You need a coarse grind. If you use a fine grind, it’s going to be very bitter and will take an extra amount of time to filter properly.

The bigger the size of the particles, the bigger the amount of flavor it will provide.

6. What is better: drip or pour over coffee?

Drip and French press brewing processes are similar in preparation and taste.

The main difference is that the French press process allows you to control the amount of water that is used in brewing your coffee.

This gives you the ability to make a bold coffee with a lot of flavor for your French press.

7. What coffee beans are best for French press?

Light roast and medium roast are recommended for French press brewing.

Dark roast can be used but it can sometimes be bitter tasting unless properly brewed.

8. What are the best coffee beans for French press?

You need to choose your French press coffee beans according to your preferences, of course.

If you are looking for flavor and boldness, then Arabica beans are best suited for you.

On the other hand, if you want a richer taste that is more on the bitter side, then Robusta is your best bet.

9. What’s the best grind for french press?

The ideal grind size is medium-coarse or coarse.

If you use a finer grind, it will take more time to filter.

On the contrary, if you grind your beans too fine, the coffee won’t be properly filtered and it will be bitter tasting.

Take note that if you use pre-ground coffee, the manufacturer may have already done this step for you.

If not, grinding your coffee beans is very important especially for French press brewing.

Grinding your coffee beans is important for all styles of brewing method.

10. What’s the best grind for french press?

About the size of coarse sea salt, you’re looking for a coarse grind.

Any finer and you risk over-extraction and bitterness. Any coarser and you may have difficulty filtering.

11. What is the ideal size of french press coffee grind?

You should be looking for a medium-fine to fine grind.

If it’s any finer than this, it may take too long to filter properly because the particles are too small to filter easily.

12. What is the best type of French press?

Although the most popular French press styles are the conical, flat bottom and plunger-style, there are other types available as well.

The siphon style stands out among them. If you’re looking for efficiency, then the gravity control style is for you.

13. What is the best size of grind for french press?

Using a medium-coarse to coarse grind will allow you to brew the perfect cup of coffee every time.

If you use a finer grind, it will take longer to filter.

14. How do I brew the right French press coffee?

There are several factors that affect your coffee brewing experience.

The most important ones are the altitude and the brewing time.

The coarse grind of your coffee beans can also affect your brewing process.

15. How do you grind coffee beans for french press?

Remember that the French press grind size should be medium-coarse to coarse.

If it’s too fine, it may take a longer time to filter properly. If it’s too coarse, you risk over-extraction of flavor and bitterness.

Also note that if you use pre-ground coffee, the manufacturer may have already ground the beans for you.

16. What’s the best type of coffee to use for French press?

The best type of coffee for French press is medium roasted with a strong flavor and smooth taste.

This means that it should not be burnt or bitter. Remember that French press brewing is primarily intended for full-flavored coffee.

17. Is french press coffee better than drip?
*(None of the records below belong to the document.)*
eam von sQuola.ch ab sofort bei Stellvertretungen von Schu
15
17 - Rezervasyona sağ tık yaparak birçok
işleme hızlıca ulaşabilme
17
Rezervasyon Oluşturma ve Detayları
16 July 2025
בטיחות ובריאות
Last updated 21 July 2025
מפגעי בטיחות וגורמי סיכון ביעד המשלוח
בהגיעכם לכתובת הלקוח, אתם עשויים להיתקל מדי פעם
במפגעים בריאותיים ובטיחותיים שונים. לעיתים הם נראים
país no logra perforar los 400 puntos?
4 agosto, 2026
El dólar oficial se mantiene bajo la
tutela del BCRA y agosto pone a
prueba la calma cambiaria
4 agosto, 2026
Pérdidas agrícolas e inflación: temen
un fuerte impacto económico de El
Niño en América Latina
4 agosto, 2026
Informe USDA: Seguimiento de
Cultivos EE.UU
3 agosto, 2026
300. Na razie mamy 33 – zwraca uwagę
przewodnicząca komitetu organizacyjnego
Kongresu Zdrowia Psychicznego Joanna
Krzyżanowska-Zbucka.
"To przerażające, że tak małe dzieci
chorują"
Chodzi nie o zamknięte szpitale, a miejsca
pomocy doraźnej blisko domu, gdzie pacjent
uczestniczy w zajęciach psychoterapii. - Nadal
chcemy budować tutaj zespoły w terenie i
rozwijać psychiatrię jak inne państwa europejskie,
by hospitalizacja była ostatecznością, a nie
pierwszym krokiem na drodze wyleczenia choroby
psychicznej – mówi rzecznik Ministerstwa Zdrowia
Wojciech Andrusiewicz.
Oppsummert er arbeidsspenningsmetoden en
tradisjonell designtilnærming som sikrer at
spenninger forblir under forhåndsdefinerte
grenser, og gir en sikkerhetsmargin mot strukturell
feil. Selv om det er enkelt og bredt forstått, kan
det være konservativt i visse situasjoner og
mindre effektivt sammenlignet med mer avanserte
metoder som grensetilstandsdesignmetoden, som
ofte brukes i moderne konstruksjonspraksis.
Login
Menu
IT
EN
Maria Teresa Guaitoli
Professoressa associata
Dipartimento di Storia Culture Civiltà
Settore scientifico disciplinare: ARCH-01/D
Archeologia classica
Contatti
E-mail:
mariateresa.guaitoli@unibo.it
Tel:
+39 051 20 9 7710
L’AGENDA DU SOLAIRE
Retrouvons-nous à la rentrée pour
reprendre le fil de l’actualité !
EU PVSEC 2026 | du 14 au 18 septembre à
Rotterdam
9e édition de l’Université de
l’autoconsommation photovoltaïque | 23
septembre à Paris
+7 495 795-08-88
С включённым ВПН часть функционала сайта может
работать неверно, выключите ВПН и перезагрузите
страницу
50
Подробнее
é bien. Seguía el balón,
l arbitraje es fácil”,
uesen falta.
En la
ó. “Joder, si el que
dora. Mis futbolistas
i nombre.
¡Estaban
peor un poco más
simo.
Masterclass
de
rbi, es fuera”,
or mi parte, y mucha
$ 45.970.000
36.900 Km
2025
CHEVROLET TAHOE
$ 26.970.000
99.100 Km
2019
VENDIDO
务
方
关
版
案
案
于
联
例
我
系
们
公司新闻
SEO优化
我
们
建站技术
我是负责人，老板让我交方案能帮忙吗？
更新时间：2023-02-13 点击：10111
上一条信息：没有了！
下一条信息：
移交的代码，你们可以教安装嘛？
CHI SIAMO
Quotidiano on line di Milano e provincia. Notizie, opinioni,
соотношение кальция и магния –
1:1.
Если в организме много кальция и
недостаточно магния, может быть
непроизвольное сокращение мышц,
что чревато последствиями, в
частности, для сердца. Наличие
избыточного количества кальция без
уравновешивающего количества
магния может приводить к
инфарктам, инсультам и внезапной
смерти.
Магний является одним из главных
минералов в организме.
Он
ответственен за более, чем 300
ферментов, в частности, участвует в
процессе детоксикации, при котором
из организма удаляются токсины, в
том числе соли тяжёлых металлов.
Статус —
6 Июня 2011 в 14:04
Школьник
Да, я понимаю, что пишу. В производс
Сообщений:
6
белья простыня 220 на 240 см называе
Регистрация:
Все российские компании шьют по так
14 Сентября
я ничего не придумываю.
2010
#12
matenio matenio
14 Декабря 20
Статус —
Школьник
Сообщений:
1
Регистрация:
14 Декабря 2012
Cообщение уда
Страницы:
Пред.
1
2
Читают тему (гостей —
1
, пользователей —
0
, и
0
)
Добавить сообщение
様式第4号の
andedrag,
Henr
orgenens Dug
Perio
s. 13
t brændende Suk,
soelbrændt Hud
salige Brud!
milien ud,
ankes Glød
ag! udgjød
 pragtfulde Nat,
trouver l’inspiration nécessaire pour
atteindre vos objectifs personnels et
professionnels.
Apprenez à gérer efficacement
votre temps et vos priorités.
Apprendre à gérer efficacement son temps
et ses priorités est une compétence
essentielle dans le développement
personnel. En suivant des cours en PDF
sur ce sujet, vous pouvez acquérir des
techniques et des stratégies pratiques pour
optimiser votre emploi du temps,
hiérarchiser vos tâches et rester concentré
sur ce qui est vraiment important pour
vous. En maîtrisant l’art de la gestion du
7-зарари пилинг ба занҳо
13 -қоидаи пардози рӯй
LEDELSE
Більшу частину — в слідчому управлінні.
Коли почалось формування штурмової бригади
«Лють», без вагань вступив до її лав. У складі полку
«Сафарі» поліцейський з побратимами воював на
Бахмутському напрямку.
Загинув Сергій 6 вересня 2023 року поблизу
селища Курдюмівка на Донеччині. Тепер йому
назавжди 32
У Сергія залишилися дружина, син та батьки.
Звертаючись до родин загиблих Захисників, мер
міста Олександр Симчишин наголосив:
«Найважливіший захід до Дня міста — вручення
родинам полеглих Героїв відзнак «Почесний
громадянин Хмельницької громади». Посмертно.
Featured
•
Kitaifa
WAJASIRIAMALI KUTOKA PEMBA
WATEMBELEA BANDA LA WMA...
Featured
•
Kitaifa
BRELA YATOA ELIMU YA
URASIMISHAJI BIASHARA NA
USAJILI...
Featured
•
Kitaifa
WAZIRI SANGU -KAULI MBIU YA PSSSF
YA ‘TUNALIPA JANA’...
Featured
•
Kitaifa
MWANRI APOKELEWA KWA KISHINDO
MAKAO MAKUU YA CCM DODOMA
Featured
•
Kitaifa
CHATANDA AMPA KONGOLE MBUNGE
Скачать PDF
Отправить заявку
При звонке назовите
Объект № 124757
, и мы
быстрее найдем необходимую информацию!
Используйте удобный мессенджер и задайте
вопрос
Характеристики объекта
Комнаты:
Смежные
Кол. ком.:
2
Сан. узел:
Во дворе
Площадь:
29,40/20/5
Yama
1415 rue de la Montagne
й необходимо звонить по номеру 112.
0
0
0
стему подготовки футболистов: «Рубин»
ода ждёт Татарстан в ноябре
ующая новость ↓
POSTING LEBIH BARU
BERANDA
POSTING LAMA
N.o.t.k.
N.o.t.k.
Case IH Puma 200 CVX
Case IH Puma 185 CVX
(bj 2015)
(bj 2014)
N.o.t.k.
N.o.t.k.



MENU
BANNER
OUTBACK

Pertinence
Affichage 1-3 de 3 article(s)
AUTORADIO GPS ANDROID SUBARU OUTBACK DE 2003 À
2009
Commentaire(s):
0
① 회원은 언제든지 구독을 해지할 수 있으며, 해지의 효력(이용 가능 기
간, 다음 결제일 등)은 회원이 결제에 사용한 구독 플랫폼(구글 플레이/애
French press brewing is much better than drip because it gives you greater control over the extraction process.

You can control the strength of the coffee, its flavor and aroma.

18. Does French press coffee give you better taste than drip?

French press is very different than drip because it gives you more control over the extraction process.

You can control the strength of the coffee, its flavor and aroma.

However, in most cases it has a stronger taste than drip brewing method.